Like other buildings in the market place
it has been altered and rebuilt several times. Recent archaeological
investigation suggests that there was some activity on the site as early
as the 12th century but little is known about it. The oldest
part of the present building is part of an open gallery running up one
side of the yard which seems to date from the 16th century.
Most of the rest was extensively rebuilt in the 18th century.
(If you look up at the lead rainwater heads above the balcony you will see
the date.) The front facing High Street was restored in the 1930s
preserving the 18th century style except for closing the
original archway leading through to the rear yard, and there have been
extensive internal alterations in the later 20th century.
The plan of the White Hart is typical of
many inns of the 17th and 18th centuries with the
main public rooms and bedrooms at the front and an archway leading through
to a courtyard surrounded by service rooms with smaller bedrooms and the
open gallery above. In private houses at this time members of a family
passed through each bedroom to reach the next, but in a hotel more privacy
was needed and this was provided by an external gallery with doors to each
bedroom. The remains of a timber-framed gallery at the White Hart is an
important survival.
Even more interesting than the
architecture is the human history of the building (- or even its
inhuman history: there have been several reports of ghosts haunting
the bedrooms). Members of the Chipping Norton Historical Research Group
and students in a class studying Chipping Norton in the 17th
century have discovered several inventories describing the furniture and
equipment of this inn during the 17th century.
(See
FEATURE ARTICLE) Among many other
items they list a number of four-post beds with curtains. One magnificent
example of these survived until the closure but has since been sent to a
London saleroom. In 1633 among the metal items ranging from brass pans and
cooking pots to candlesticks were ‘one dozen pewter chamber pots’(perhaps
the equivalent of en suite facilities today?). They also list the contents
of the cellars: ‘seven hogsheads & a halfe fule of beare’ together with ‘sacke’,
brandy, French wine and sherry. There are interesting names to the
bedrooms - The Queen’s Arms Chamber, the Great Chamber, the Gatehouse
Chamber, the Worcester Chamber and the Hereford Chamber etc.

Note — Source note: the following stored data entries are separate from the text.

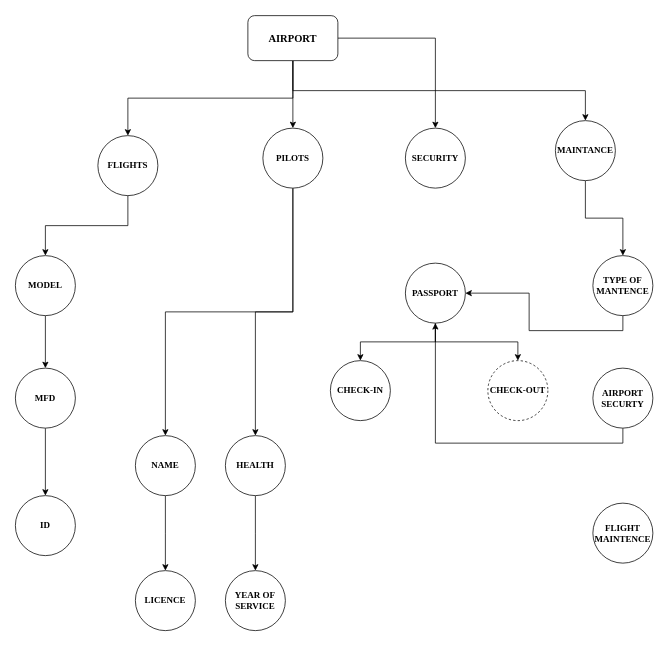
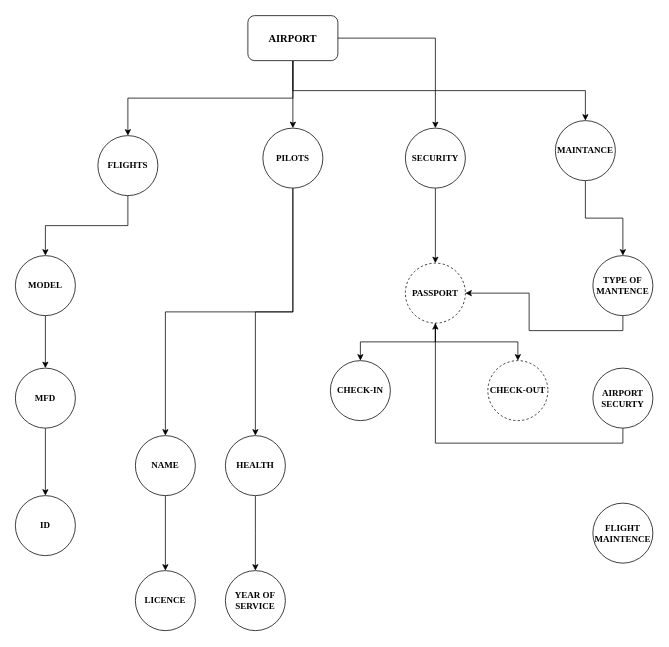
  <mxCell id="0" />
  <mxCell id="1" parent="0" />
  <mxCell id="2" value="" style="edgeStyle=orthogonalEdgeStyle;rounded=0;orthogonalLoop=1;jettySize=auto;html=1;" edge="1" parent="1" source="6" target="8"><mxGeometry relative="1" as="geometry" /></mxCell>
  <mxCell id="3" style="edgeStyle=orthogonalEdgeStyle;rounded=0;orthogonalLoop=1;jettySize=auto;html=1;exitX=0.5;exitY=1;exitDx=0;exitDy=0;entryX=0.5;entryY=0;entryDx=0;entryDy=0;" edge="1" parent="1" source="6" target="12"><mxGeometry relative="1" as="geometry" /></mxCell>
  <mxCell id="4" style="edgeStyle=orthogonalEdgeStyle;rounded=0;orthogonalLoop=1;jettySize=auto;html=1;exitX=0.5;exitY=1;exitDx=0;exitDy=0;entryX=0.5;entryY=0;entryDx=0;entryDy=0;" edge="1" parent="1" source="6" target="10"><mxGeometry relative="1" as="geometry" /></mxCell>
  <mxCell id="5" style="edgeStyle=orthogonalEdgeStyle;rounded=0;orthogonalLoop=1;jettySize=auto;html=1;exitX=0.5;exitY=1;exitDx=0;exitDy=0;" edge="1" parent="1" source="6"><mxGeometry relative="1" as="geometry"><mxPoint x="390" y="170" as="targetPoint" /></mxGeometry></mxCell>
  <mxCell id="6" value="&lt;h3&gt;&lt;font face=&quot;Times New Roman&quot;&gt;AIRPORT&lt;/font&gt;&lt;/h3&gt;" style="rounded=1;whiteSpace=wrap;html=1;align=center;" vertex="1" parent="1"><mxGeometry x="330" width="120" height="60" as="geometry" y="20" /></mxCell>
+ <mxCell id="7" style="edgeStyle=orthogonalEdgeStyle;rounded=0;orthogonalLoop=1;jettySize=auto;html=1;exitX=1;exitY=0.5;exitDx=0;exitDy=0;entryX=0.5;entryY=0;entryDx=0;entryDy=0;" edge="1" parent="1" source="8" target="17"><mxGeometry relative="1" as="geometry" /></mxCell>
  <mxCell id="8" value="&lt;b&gt;&lt;font face=&quot;Times New Roman&quot;&gt;SECURITY&lt;/font&gt;&lt;/b&gt;" style="ellipse;whiteSpace=wrap;html=1;rounded=1;direction=south;" vertex="1" parent="1"><mxGeometry x="540" y="170" width="80" height="80" as="geometry" /></mxCell>
  <mxCell id="9" style="edgeStyle=orthogonalEdgeStyle;rounded=0;orthogonalLoop=1;jettySize=auto;html=1;entryX=0.5;entryY=0;entryDx=0;entryDy=0;" edge="1" parent="1" source="10" target="22"><mxGeometry relative="1" as="geometry" /></mxCell>
  <mxCell id="10" value="&lt;b&gt;&lt;font face=&quot;Times New Roman&quot;&gt;MAINTANCE&lt;/font&gt;&lt;/b&gt;" style="ellipse;whiteSpace=wrap;html=1;aspect=fixed;" vertex="1" parent="1"><mxGeometry x="740" y="160" width="80" height="80" as="geometry" /></mxCell>
  <mxCell id="11" style="edgeStyle=orthogonalEdgeStyle;rounded=0;orthogonalLoop=1;jettySize=auto;html=1;exitX=0.5;exitY=1;exitDx=0;exitDy=0;" edge="1" parent="1" source="12" target="14"><mxGeometry relative="1" as="geometry" /></mxCell>
  <mxCell id="12" value="&lt;b&gt;&lt;font face=&quot;Times New Roman&quot;&gt;FLIGHTS&lt;/font&gt;&lt;/b&gt;" style="ellipse;whiteSpace=wrap;html=1;rounded=1;" vertex="1" parent="1"><mxGeometry x="130" y="180" width="80" height="80" as="geometry" /></mxCell>
  <mxCell id="13" style="edgeStyle=orthogonalEdgeStyle;rounded=0;orthogonalLoop=1;jettySize=auto;html=1;exitX=0.5;exitY=1;exitDx=0;exitDy=0;entryX=0.5;entryY=0;entryDx=0;entryDy=0;" edge="1" parent="1" source="14" target="32"><mxGeometry relative="1" as="geometry" /></mxCell>
  <mxCell id="14" value="&lt;font face=&quot;Times New Roman&quot;&gt;&lt;b&gt;MODEL&lt;/b&gt;&lt;/font&gt;" style="ellipse;whiteSpace=wrap;html=1;aspect=fixed;" vertex="1" parent="1"><mxGeometry x="20" y="340" width="80" height="80" as="geometry" /></mxCell>
  <mxCell id="15" style="edgeStyle=orthogonalEdgeStyle;rounded=0;orthogonalLoop=1;jettySize=auto;html=1;exitX=0.5;exitY=1;exitDx=0;exitDy=0;" edge="1" parent="1" source="17" target="23"><mxGeometry relative="1" as="geometry" /></mxCell>
  <mxCell id="16" style="edgeStyle=orthogonalEdgeStyle;rounded=0;orthogonalLoop=1;jettySize=auto;html=1;exitX=0.5;exitY=1;exitDx=0;exitDy=0;" edge="1" parent="1" source="17" target="24"><mxGeometry relative="1" as="geometry" /></mxCell>
- <mxCell id="17" value="&lt;font face=&quot;Times New Roman&quot;&gt;&lt;b&gt;PASSPORT&lt;/b&gt;&lt;/font&gt;" style="ellipse;whiteSpace=wrap;html=1;aspect=fixed;" vertex="1" parent="1"><mxGeometry x="540" y="350" width="80" height="80" as="geometry" /></mxCell>
+ <mxCell id="17" value="&lt;font face=&quot;Times New Roman&quot;&gt;&lt;b&gt;PASSPORT&lt;/b&gt;&lt;/font&gt;" style="ellipse;whiteSpace=wrap;html=1;aspect=fixed;dashed=1;" vertex="1" parent="1"><mxGeometry x="540" y="350" width="80" height="80" as="geometry" /></mxCell>
  <mxCell id="18" style="edgeStyle=orthogonalEdgeStyle;rounded=0;orthogonalLoop=1;jettySize=auto;html=1;exitX=0.5;exitY=1;exitDx=0;exitDy=0;entryX=0.5;entryY=0;entryDx=0;entryDy=0;" edge="1" parent="1" source="20" target="26"><mxGeometry relative="1" as="geometry" /></mxCell>
  <mxCell id="19" style="edgeStyle=orthogonalEdgeStyle;rounded=0;orthogonalLoop=1;jettySize=auto;html=1;exitX=0.5;exitY=1;exitDx=0;exitDy=0;entryX=0.5;entryY=0;entryDx=0;entryDy=0;" edge="1" parent="1" source="20" target="29"><mxGeometry relative="1" as="geometry" /></mxCell>
  <mxCell id="20" value="&lt;b&gt;&lt;font face=&quot;Times New Roman&quot;&gt;PILOTS&lt;/font&gt;&lt;/b&gt;" style="ellipse;whiteSpace=wrap;html=1;aspect=fixed;" vertex="1" parent="1"><mxGeometry x="350" y="170" width="80" height="80" as="geometry" /></mxCell>
  <mxCell id="21" style="edgeStyle=orthogonalEdgeStyle;rounded=0;orthogonalLoop=1;jettySize=auto;html=1;exitX=0.5;exitY=1;exitDx=0;exitDy=0;" edge="1" parent="1" source="22" target="17"><mxGeometry relative="1" as="geometry" /></mxCell>
  <mxCell id="22" value="&lt;font face=&quot;Times New Roman&quot;&gt;&lt;b&gt;TYPE OF MANTENCE&lt;/b&gt;&lt;/font&gt;" style="ellipse;whiteSpace=wrap;html=1;aspect=fixed;" vertex="1" parent="1"><mxGeometry x="790" y="340" width="80" height="80" as="geometry" /></mxCell>
  <mxCell id="23" value="&lt;font face=&quot;Times New Roman&quot;&gt;&lt;b&gt;CHECK-IN&lt;/b&gt;&lt;/font&gt;" style="ellipse;whiteSpace=wrap;html=1;aspect=fixed;" vertex="1" parent="1"><mxGeometry x="440" y="480" width="80" height="80" as="geometry" /></mxCell>
  <mxCell id="24" value="&lt;font face=&quot;Times New Roman&quot;&gt;&lt;b&gt;CHECK-OUT&lt;/b&gt;&lt;/font&gt;" style="ellipse;whiteSpace=wrap;html=1;aspect=fixed;dashed=1;" vertex="1" parent="1"><mxGeometry x="650" y="480" width="80" height="80" as="geometry" /></mxCell>
  <mxCell id="25" style="edgeStyle=orthogonalEdgeStyle;rounded=0;orthogonalLoop=1;jettySize=auto;html=1;exitX=0.5;exitY=1;exitDx=0;exitDy=0;" edge="1" parent="1" source="26"><mxGeometry relative="1" as="geometry"><mxPoint x="220" y="760" as="targetPoint" /></mxGeometry></mxCell>
  <mxCell id="26" value="&lt;font style=&quot;&quot; face=&quot;Times New Roman&quot;&gt;&lt;b&gt;NAME&lt;/b&gt;&lt;/font&gt;" style="ellipse;whiteSpace=wrap;html=1;aspect=fixed;" vertex="1" parent="1"><mxGeometry x="180" y="580" width="80" height="80" as="geometry" /></mxCell>
  <mxCell id="27" value="&lt;font face=&quot;Times New Roman&quot;&gt;&lt;b&gt;LICENCE&lt;/b&gt;&lt;/font&gt;" style="ellipse;whiteSpace=wrap;html=1;aspect=fixed;" vertex="1" parent="1"><mxGeometry x="180" y="760" width="80" height="80" as="geometry" /></mxCell>
  <mxCell id="28" style="edgeStyle=orthogonalEdgeStyle;rounded=0;orthogonalLoop=1;jettySize=auto;html=1;" edge="1" parent="1" source="29"><mxGeometry relative="1" as="geometry"><mxPoint x="340" y="760" as="targetPoint" /></mxGeometry></mxCell>
  <mxCell id="29" value="&lt;font face=&quot;Times New Roman&quot;&gt;&lt;b&gt;HEALTH&lt;/b&gt;&lt;/font&gt;" style="ellipse;whiteSpace=wrap;html=1;aspect=fixed;" vertex="1" parent="1"><mxGeometry x="300" y="580" width="80" height="80" as="geometry" /></mxCell>
  <mxCell id="30" value="&lt;font face=&quot;Times New Roman&quot;&gt;&lt;b&gt;YEAR OF SERVICE&lt;/b&gt;&lt;/font&gt;" style="ellipse;whiteSpace=wrap;html=1;aspect=fixed;" vertex="1" parent="1"><mxGeometry x="300" y="760" width="80" height="80" as="geometry" /></mxCell>
  <mxCell id="31" style="edgeStyle=orthogonalEdgeStyle;rounded=0;orthogonalLoop=1;jettySize=auto;html=1;exitX=0.5;exitY=1;exitDx=0;exitDy=0;" edge="1" parent="1" source="32" target="33"><mxGeometry relative="1" as="geometry" /></mxCell>
  <mxCell id="32" value="&lt;font face=&quot;Times New Roman&quot;&gt;&lt;b&gt;MFD&lt;/b&gt;&lt;/font&gt;" style="ellipse;whiteSpace=wrap;html=1;aspect=fixed;" vertex="1" parent="1"><mxGeometry x="20" y="490" width="80" height="80" as="geometry" /></mxCell>
  <mxCell id="33" value="&lt;font face=&quot;Times New Roman&quot;&gt;&lt;b&gt;ID&lt;/b&gt;&lt;/font&gt;" style="ellipse;whiteSpace=wrap;html=1;aspect=fixed;" vertex="1" parent="1"><mxGeometry x="20" y="660" width="80" height="80" as="geometry" /></mxCell>
  <mxCell id="34" style="edgeStyle=orthogonalEdgeStyle;rounded=0;orthogonalLoop=1;jettySize=auto;html=1;exitX=0.5;exitY=1;exitDx=0;exitDy=0;" edge="1" parent="1" source="35" target="17"><mxGeometry relative="1" as="geometry" /></mxCell>
  <mxCell id="35" value="&lt;font face=&quot;Times New Roman&quot;&gt;&lt;b&gt;AIRPORT SECURTY&lt;/b&gt;&lt;/font&gt;" style="ellipse;whiteSpace=wrap;html=1;aspect=fixed;" vertex="1" parent="1"><mxGeometry x="790" y="490" width="80" height="80" as="geometry" /></mxCell>
  <mxCell id="36" value="&lt;font face=&quot;Times New Roman&quot;&gt;&lt;b&gt;FLIGHT MAINTENCE&lt;/b&gt;&lt;/font&gt;" style="ellipse;whiteSpace=wrap;html=1;aspect=fixed;" vertex="1" parent="1"><mxGeometry x="790" y="670" width="80" height="80" as="geometry" /></mxCell>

Henry Cornish, founder of the almshouses
and long-serving member of the Corporation, owned the White Hart in the
early 17th century (though he did not run it). When he died in
1646 he left money to provide an annual civic dinner known as the
Bailiffs’ Feast to be held there. In the 18th century the
Corporation often chose to hold meetings there. Their official residence
was the Guildhall but they preferred to meet in several of the town’s
inns, especially the White Hart, making the excuse that the Guildhall was
dilapidated. At one such meeting in 1728 William Wilcox was granted the
freedom to trade within the borough on payment of the usual fees and 10
shillings ‘to treat the chamber’, with a note in the margin of the minute
book which says ‘snuff and gin’. In 1745 it was the scene of the notorious
election riot when Whig supporters attacked it while the Tories were
holding a dinner there, setting fire to the inn sign in an attempt to burn
down the gate across the archway.
The White Hart has been part of Chipping
Norton’s history for a very long time. Sadly it has been neglected in
recent years and is now to be converted from a hotel to shops and
residential units. However, it can be argued that while the town sorely
needs accommodation for visitors, permanent residents to patronise the
shops and be part of the local community are even more valuable, and the
tasteful conversion of the building is to include the restoration of the
original archway so that its appearance may actually be improved by the
change. Perhaps it’s not the end of the road, just a change of direction.